• **How to complete this task**:
The copy you give must match the records exactly, except that it holds no images.

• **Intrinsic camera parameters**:
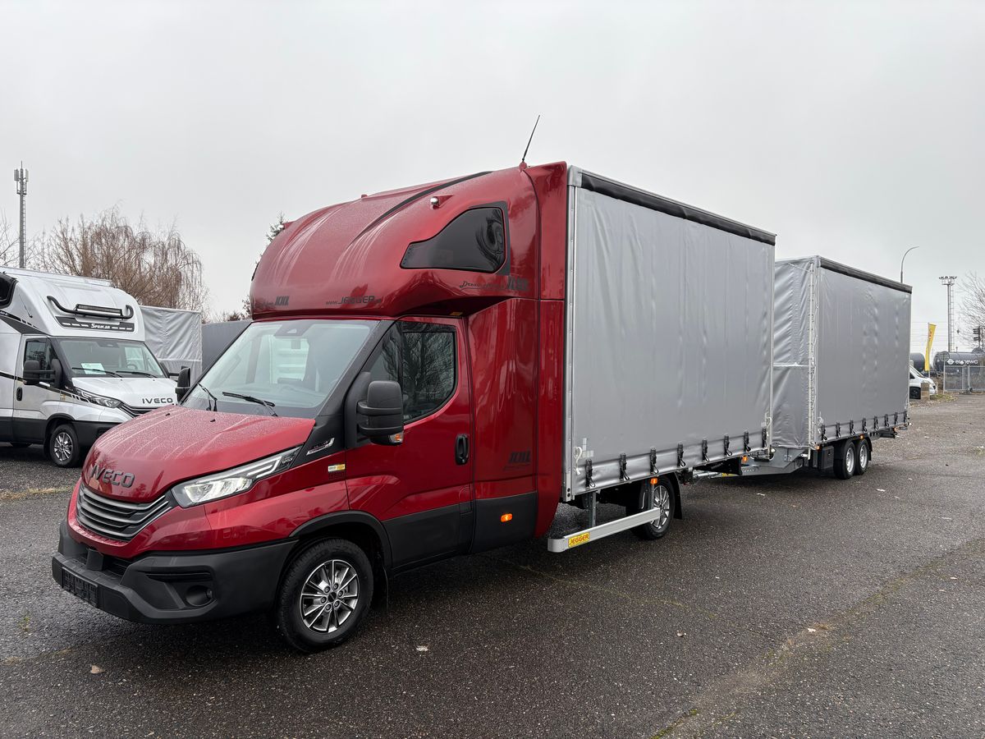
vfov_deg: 53.1
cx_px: 492
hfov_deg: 67.3
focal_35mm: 26
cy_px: 370
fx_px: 740
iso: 50
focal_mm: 5.96
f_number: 1.6
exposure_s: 1/384
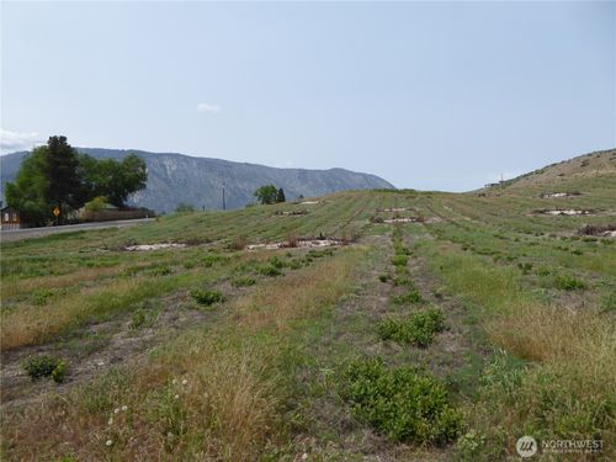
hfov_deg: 69.4
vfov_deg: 54.9
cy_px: 231
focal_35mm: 25
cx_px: 308
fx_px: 445
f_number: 3.3
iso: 100
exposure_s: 1/1300
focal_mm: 4.3
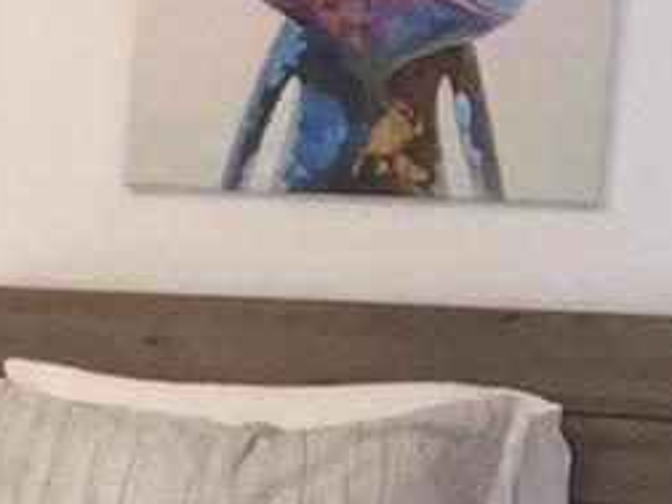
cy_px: 485
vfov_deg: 11.7
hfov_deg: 14.0
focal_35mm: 126
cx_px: -525
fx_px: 2446
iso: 125
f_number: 2.2
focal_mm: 2.65
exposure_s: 1/30
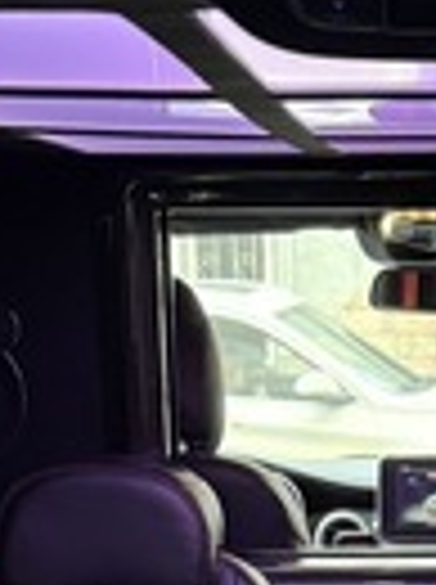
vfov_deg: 15.4
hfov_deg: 13.2
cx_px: 369
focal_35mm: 111
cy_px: 1030
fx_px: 1870
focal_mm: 6.76
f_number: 1.78
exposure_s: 1/60
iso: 640
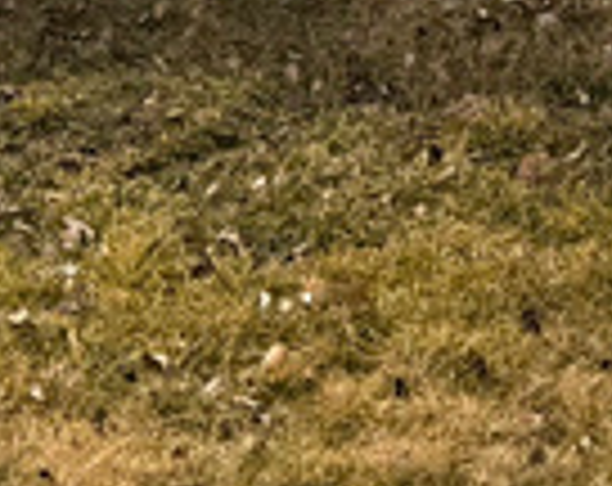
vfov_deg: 7.7
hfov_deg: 10.8
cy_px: -932
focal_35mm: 177
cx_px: 630
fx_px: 3197
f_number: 1.78
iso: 80
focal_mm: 6.76
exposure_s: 1/4405
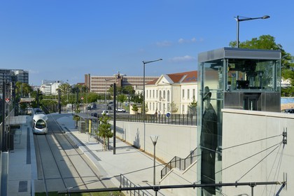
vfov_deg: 27.0
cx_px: 147
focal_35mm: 50
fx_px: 408
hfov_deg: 39.6
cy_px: 98
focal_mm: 50
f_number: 10
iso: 100
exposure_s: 1/200
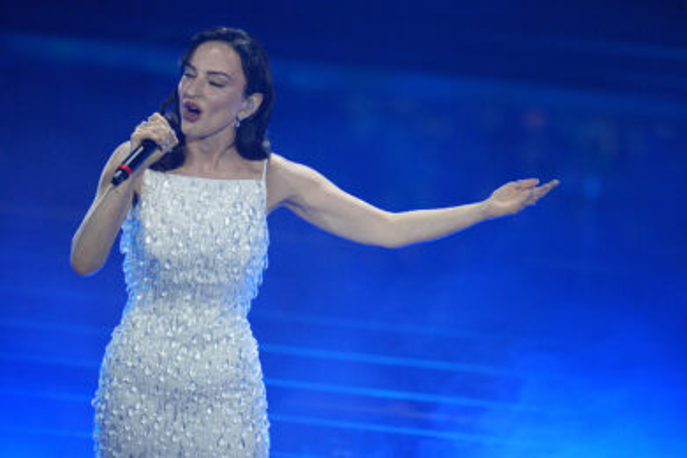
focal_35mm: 400
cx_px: 344
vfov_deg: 3.4
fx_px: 7633
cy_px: 229
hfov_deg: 5.2
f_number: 2.8
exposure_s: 1/640
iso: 4000
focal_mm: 400
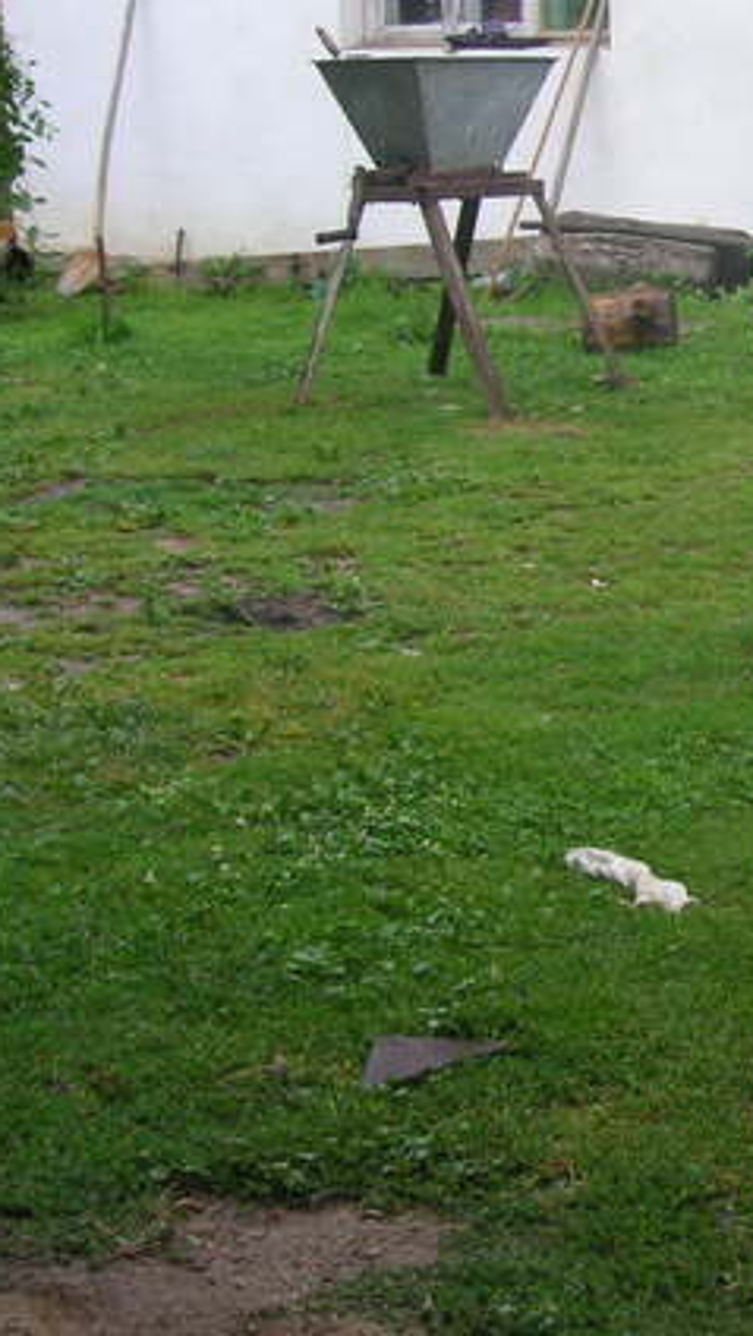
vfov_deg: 27.8
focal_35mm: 76
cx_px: 1093
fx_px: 2693
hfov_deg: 14.9
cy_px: 592
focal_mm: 6.1
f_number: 2.8
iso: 50
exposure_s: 1/180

• **Answer space**:
vfov_deg: 53.1
cx_px: 492
hfov_deg: 67.3
focal_35mm: 26
cy_px: 370
fx_px: 740
iso: 50
focal_mm: 5.96
f_number: 1.6
exposure_s: 1/384
hfov_deg: 69.4
vfov_deg: 54.9
cy_px: 231
focal_35mm: 25
cx_px: 308
fx_px: 445
f_number: 3.3
iso: 100
exposure_s: 1/1300
focal_mm: 4.3
cy_px: 485
vfov_deg: 11.7
hfov_deg: 14.0
focal_35mm: 126
cx_px: -525
fx_px: 2446
iso: 125
f_number: 2.2
focal_mm: 2.65
exposure_s: 1/30
vfov_deg: 15.4
hfov_deg: 13.2
cx_px: 369
focal_35mm: 111
cy_px: 1030
fx_px: 1870
focal_mm: 6.76
f_number: 1.78
exposure_s: 1/60
iso: 640
vfov_deg: 7.7
hfov_deg: 10.8
cy_px: -932
focal_35mm: 177
cx_px: 630
fx_px: 3197
f_number: 1.78
iso: 80
focal_mm: 6.76
exposure_s: 1/4405
vfov_deg: 27.0
cx_px: 147
focal_35mm: 50
fx_px: 408
hfov_deg: 39.6
cy_px: 98
focal_mm: 50
f_number: 10
iso: 100
exposure_s: 1/200
focal_35mm: 400
cx_px: 344
vfov_deg: 3.4
fx_px: 7633
cy_px: 229
hfov_deg: 5.2
f_number: 2.8
exposure_s: 1/640
iso: 4000
focal_mm: 400
vfov_deg: 27.8
focal_35mm: 76
cx_px: 1093
fx_px: 2693
hfov_deg: 14.9
cy_px: 592
focal_mm: 6.1
f_number: 2.8
iso: 50
exposure_s: 1/180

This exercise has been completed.